REQUIRED TASK:
Please format the data from its first line through the line holding "genus: Drymonia", inclusive, as a Markdown table with the columns Row and Text. Give each line's number under Row and the line itself under Text, and leave out blank lines.
-------- MATERIAL PROVIDED --------
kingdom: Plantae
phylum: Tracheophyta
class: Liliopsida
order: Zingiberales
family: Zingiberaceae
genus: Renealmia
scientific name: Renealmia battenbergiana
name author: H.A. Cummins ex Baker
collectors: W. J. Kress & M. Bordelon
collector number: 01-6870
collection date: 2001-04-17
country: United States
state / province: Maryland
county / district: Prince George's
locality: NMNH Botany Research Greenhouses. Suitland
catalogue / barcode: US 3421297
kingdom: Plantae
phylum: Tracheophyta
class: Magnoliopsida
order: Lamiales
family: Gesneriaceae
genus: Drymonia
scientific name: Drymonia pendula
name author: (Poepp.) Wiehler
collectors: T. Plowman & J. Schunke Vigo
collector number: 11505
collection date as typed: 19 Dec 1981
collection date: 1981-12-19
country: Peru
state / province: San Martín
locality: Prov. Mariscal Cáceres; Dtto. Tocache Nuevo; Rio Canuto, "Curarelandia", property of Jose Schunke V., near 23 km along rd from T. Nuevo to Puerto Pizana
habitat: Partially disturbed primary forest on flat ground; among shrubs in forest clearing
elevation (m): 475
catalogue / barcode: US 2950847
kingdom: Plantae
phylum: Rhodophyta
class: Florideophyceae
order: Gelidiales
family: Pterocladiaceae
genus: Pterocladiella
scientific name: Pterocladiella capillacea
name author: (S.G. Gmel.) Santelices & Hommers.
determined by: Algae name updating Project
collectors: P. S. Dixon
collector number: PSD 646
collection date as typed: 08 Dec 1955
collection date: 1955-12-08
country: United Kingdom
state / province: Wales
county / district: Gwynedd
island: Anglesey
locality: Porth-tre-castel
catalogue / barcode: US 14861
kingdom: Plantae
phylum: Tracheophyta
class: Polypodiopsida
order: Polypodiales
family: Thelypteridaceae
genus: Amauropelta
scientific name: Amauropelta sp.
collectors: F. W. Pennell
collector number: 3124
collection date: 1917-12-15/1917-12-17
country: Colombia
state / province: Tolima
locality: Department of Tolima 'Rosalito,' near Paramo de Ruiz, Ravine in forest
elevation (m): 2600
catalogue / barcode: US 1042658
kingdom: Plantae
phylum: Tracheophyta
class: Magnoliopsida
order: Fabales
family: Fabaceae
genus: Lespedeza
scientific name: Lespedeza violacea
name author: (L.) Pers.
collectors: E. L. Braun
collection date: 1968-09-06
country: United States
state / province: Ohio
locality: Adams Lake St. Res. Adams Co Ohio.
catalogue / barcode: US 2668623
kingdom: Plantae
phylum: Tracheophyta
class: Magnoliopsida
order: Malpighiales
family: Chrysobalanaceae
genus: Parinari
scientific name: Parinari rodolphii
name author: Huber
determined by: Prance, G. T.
--------
SOLUTION TO THE PROBLEM:
| Row | Text |
|---|---|
| 1 | kingdom: Plantae |
| 2 | phylum: Tracheophyta |
| 3 | class: Liliopsida |
| 4 | order: Zingiberales |
| 5 | family: Zingiberaceae |
| 6 | genus: Renealmia |
| 7 | scientific name: Renealmia battenbergiana |
| 8 | name author: H.A. Cummins ex Baker |
| 9 | collectors: W. J. Kress & M. Bordelon |
| 10 | collector number: 01-6870 |
| 11 | collection date: 2001-04-17 |
| 12 | country: United States |
| 13 | state / province: Maryland |
| 14 | county / district: Prince George's |
| 15 | locality: NMNH Botany Research Greenhouses. Suitland |
| 16 | catalogue / barcode: US 3421297 |
| 17 | kingdom: Plantae |
| 18 | phylum: Tracheophyta |
| 19 | class: Magnoliopsida |
| 20 | order: Lamiales |
| 21 | family: Gesneriaceae |
| 22 | genus: Drymonia |